===== Source document =====

Shape of Motion: 4D Reconstruction from a Single Video
Qianqian Wang, Vickie Ye, Hang Gao, Jake Austin, Zhengqi Li, Angjoo Kanazawa
2024-07-19

Summary
This paper presents a new method for reconstructing 4D scenes from a single video, allowing for a detailed understanding of dynamic movements in a scene over time. It introduces a way to capture and represent complex motions using only one camera.
What's the problem?
Reconstructing dynamic scenes from videos is very challenging because it's hard to accurately capture all the movements and changes happening in a scene. Existing methods often struggle with this task, either relying on templates or only working well with less dynamic scenes, which limits their effectiveness.
What's the solution?
The authors developed a new approach that uses a compact set of motion bases to represent how objects move in 3D space. They also combined various data sources, like depth maps and 2D motion tracks, to create a clearer picture of the scene. By doing this, they were able to produce accurate 3D representations of dynamic scenes from regular videos without needing special equipment.
Why it matters?
This research is significant because it advances the field of computer vision, making it possible to analyze and understand complex movements in videos more effectively. This could have applications in areas like film production, virtual reality, and robotics, where understanding motion is crucial.
Abstract
Monocular dynamic reconstruction is a challenging and long-standing vision problem due to the highly ill-posed nature of the task. Existing approaches are limited in that they either depend on templates, are effective only in quasi-static scenes, or fail to model 3D motion explicitly. In this work, we introduce a method capable of reconstructing generic dynamic scenes, featuring explicit, full-sequence-long 3D motion, from casually captured monocular videos. We tackle the under-constrained nature of the problem with two key insights: First, we exploit the low-dimensional structure of 3D motion by representing scene motion with a compact set of SE3 motion bases. Each point's motion is expressed as a linear combination of these bases, facilitating soft decomposition of the scene into multiple rigidly-moving groups. Second, we utilize a comprehensive set of data-driven priors, including monocular depth maps and long-range 2D tracks, and devise a method to effectively consolidate these noisy supervisory signals, resulting in a globally consistent representation of the dynamic scene. Experiments show that our method achieves state-of-the-art performance for both long-range 3D/2D motion estimation and novel view synthesis on dynamic scenes. Project Page: https://shape-of-motion.github.io/

===== Records provided =====

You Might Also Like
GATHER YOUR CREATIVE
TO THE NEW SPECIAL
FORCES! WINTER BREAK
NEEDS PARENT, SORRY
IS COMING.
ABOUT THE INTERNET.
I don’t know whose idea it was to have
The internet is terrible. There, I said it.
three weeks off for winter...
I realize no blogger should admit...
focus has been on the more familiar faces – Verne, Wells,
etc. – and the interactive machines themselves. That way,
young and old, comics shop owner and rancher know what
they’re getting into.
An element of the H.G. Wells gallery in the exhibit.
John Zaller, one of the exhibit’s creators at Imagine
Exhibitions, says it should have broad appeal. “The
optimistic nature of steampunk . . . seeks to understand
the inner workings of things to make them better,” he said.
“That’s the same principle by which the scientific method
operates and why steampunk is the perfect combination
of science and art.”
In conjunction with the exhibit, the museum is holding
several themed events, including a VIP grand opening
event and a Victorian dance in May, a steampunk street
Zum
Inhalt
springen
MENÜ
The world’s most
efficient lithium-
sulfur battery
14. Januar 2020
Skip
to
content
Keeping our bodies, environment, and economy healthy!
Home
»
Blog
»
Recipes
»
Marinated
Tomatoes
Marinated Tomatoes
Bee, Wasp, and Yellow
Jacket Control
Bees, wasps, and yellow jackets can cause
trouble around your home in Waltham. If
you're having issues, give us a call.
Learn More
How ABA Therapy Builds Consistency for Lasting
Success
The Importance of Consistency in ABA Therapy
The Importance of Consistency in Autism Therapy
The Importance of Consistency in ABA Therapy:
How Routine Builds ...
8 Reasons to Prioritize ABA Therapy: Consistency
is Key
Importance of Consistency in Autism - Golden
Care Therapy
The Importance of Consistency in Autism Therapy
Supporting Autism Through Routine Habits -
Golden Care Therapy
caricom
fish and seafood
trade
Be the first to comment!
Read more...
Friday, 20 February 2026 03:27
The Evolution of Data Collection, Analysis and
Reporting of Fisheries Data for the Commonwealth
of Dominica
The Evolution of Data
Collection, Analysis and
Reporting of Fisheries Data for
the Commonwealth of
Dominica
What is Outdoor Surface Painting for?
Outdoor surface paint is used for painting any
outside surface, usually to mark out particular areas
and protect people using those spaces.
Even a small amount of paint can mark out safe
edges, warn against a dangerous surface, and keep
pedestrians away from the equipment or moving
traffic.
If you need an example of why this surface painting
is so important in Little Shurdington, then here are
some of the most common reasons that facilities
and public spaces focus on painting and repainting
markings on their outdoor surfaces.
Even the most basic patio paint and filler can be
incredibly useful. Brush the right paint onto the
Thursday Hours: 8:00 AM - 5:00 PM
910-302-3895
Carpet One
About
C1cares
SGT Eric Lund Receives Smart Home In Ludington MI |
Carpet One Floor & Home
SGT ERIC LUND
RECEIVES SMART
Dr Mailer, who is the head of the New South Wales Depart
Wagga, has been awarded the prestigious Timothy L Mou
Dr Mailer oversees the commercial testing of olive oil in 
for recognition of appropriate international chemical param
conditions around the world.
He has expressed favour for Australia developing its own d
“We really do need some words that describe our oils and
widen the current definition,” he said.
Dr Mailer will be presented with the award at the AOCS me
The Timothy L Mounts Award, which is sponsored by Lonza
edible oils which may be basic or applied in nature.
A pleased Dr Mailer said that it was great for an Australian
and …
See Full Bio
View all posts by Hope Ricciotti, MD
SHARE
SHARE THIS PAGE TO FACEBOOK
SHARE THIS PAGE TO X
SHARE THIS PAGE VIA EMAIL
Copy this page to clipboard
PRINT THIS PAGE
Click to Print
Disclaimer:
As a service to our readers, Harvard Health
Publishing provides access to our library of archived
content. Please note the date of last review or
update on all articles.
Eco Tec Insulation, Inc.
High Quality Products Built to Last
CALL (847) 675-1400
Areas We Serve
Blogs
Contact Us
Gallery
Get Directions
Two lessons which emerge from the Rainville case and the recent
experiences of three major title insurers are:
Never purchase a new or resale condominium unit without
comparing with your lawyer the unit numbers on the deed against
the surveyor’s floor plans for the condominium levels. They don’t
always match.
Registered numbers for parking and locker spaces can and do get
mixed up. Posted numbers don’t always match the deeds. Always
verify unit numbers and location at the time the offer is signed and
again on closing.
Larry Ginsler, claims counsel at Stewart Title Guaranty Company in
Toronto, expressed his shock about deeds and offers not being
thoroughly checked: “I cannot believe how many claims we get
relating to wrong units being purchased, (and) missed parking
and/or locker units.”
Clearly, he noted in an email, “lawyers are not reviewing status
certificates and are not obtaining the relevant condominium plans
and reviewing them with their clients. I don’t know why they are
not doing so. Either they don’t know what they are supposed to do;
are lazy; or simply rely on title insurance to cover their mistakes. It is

=====

Problems to work on:
a) In the Shape of Motion page, take the passage from "Reconstructing dynamic scenes" up to and including "limits their effectiveness." and write it out again, swapping "templates" for "shape templates".
b) Decide whether each statement agrees with the Shape of Motion page: (i) the method represents scene motion with a compact set of SE3 motion bases; (ii) the method needs special equipment to produce its 3D representations; (iii) the data-driven priors include monocular depth maps. Answer yes or no for each and quote the words that settle it.
The listing plays no part in what comes next.

Solutions per task:
a)
Reconstructing dynamic scenes from videos is very challenging because it's hard to accurately capture all the movements and changes happening in a scene. Existing methods often struggle with this task, either relying on shape templates or only working well with less dynamic scenes, which limits their effectiveness.

b)
(i) Yes: "representing scene motion with a compact set of SE3 motion bases"
(ii) No: "from regular videos without needing special equipment"
(iii) Yes: "including monocular depth maps and long-range 2D tracks"